Viva la Wita! od Pinty to wzmocniona wersja popularnego witbiera. Nie będę się nad nim za wiele rozwodził bo samo w sobie jest bardzo udane. Napiszę za to moje małe spostrzeżenie na temat witów. Otóż nie jestem ich fanem i chyba coraz rzadziej będę po nie sięgać. Zauważyłem, że piwa w tym stylu smakują mi tylko w bardzo małej ilości, a najbardziej lubię ich zapach. Podczas picia, w połowie butelki zaczyna drażnić mnie jego "mydlaność", która sprawia, że piwo staje się męczące. Wiem, że styl ten ma wśród miłośników browarów rzemieślniczych wielu fanów, ale mi on najzwyczajniej w świecie nie pasuje. Dlatego w najbliższym czasie raczej wiele witbierów się tutaj nie pojawi. Podsumowując, Viva la Wita! to smaczne piwo ale nie trafiające w moje wysublimowane gusta;) Dla wielbicieli wody z mydłem.

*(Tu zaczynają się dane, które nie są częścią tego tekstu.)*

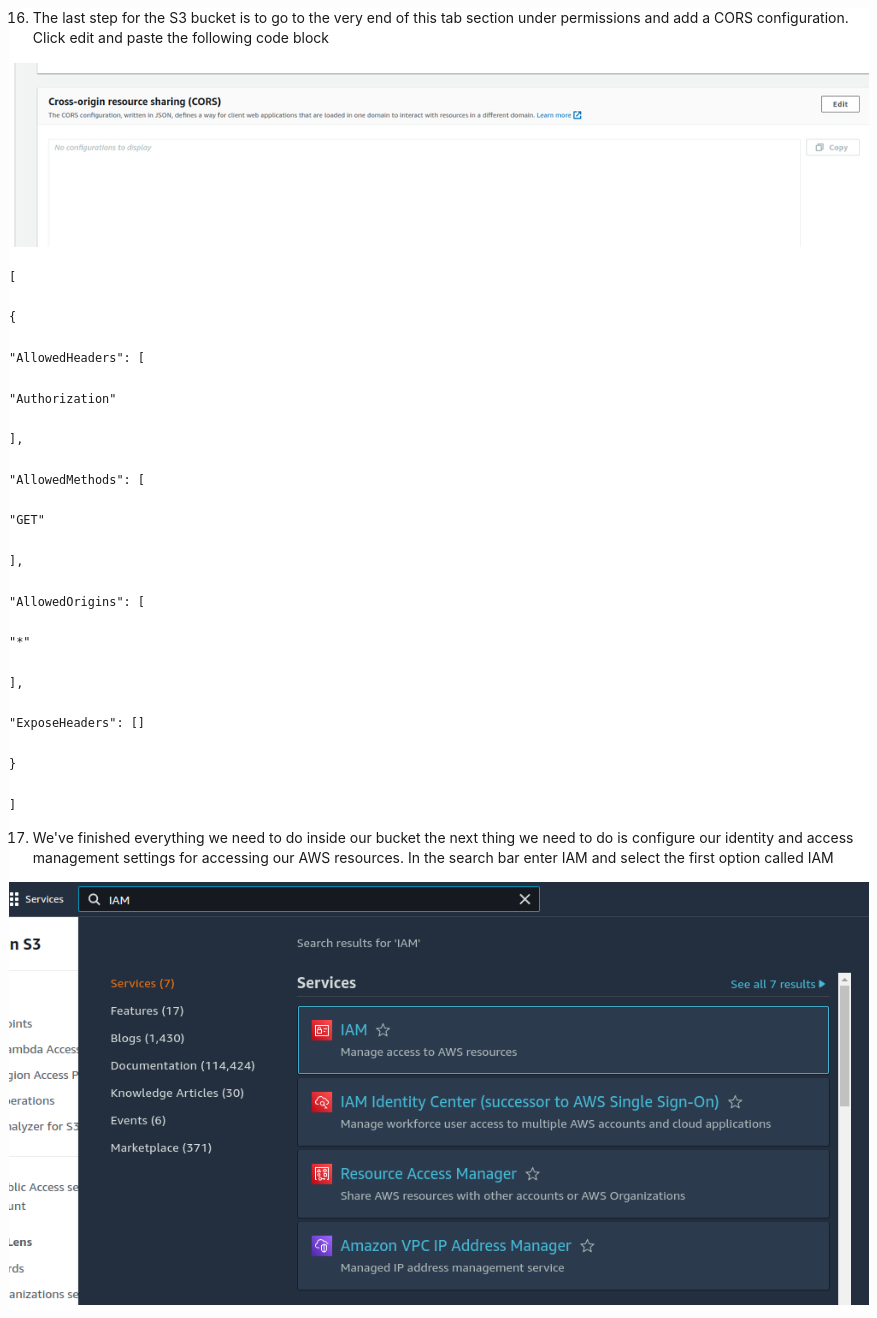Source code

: 16. The last step for the S3 bucket is to go to the very end of this tab section under permissions and add a CORS configuration. Click edit and paste the following code block

![AWS](documentation/img/aws/cors.png)

    [

    {

    "AllowedHeaders": [

    "Authorization"

    ],

    "AllowedMethods": [

    "GET"

    ],

    "AllowedOrigins": [

    "*"

    ],

    "ExposeHeaders": []

    }

    ]

17. We've finished everything we need to do inside our bucket the next thing we need to do is configure our identity and access management settings for accessing our AWS resources. In the search bar enter IAM and select the first option called IAM

![AWS](documentation/img/aws/iam.png)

Podroze Kormorana Witbier [Kormora]

Podróże Kormorana doczekały się już czterech odsłon. W serii pojawił się Weizenbock, AIPA, Cofee Stout i Witbier. Ten ostatni został chyba najlepiej przyjęty. Czy słusznie? Zacznijmy od początku, czyli opakowania, które nie trafia do mnie zupełnie. (Plus za kapsel zrobiony specjalnie dla serii.) Wizualnie piwo prezentuje się bardzo dobrze. Piana jest dość gęsta i ładnie oblepia szkło, a samo piwo, zgodnie ze stylem, jest mętne. Zapach też jest odpowiedni, orzeźwiający i cytrusowo-kolendrowy. Pod koniec butelki piwo wydawało mi się trochę za słodkie i to w zasadzie wszystko do czego mógłbym się przyczepić. Bardzo udany produkt pomimo tego, że nie jestem fanem tego stylu. Wity trochę mnie męczą swoją "mydlanością", ale ten był więcej niż tylko ok. Pora na inne piwa z tej serii. Ciekawe za jaki jeszcze styl zabiorą się piwowarzy z Kormorana bo sprawiają wrażenie, że mogą uwarzyć wszystko. Dla mleczarzy z Olsztyna.



IPA Tour: Białe IPA [Artezan]

Browar FEST w Poznaniu nie był zbyt udanym wydarzeniem dla beer geeków. Za wyjątkiem Browaru Edi i Koreba (poziom ich piw dyplomatycznie przemilczę) wszystkie inne sprzedawane pozycje można bez problemu dostać w sklepach specjalistycznych. Po szybkim obejściu wszystkich stoisk udałem się do pubu. Tam wybór padł na piwo niedostępne w butelce, czyli Białe IPA od Artezana, który leje tylko do kegów. Była to druga warka najlepiej przyjętej pozycji z serii IPA Tour gdzie browar zaprezentował cztery wariacje na temat india pale ale. Białe IPA to połączenie tego stylu z belgijskim witbierem. Podczas nalewania niesamowicie się piętrzy, a sama piana jest sztywna do tego stopnia, że potrafi wystawać kilka centymetrów ponad pokal. Samo piwo nie jest mocno wysycone i przez to bardzo dobrze się je piję. Znakomicie wchodziło w ten upalny dzień. Kolejny plus należy się za intensywny owocowo-kwiatowy aromat. Dla wielbicieli biegania po pubach.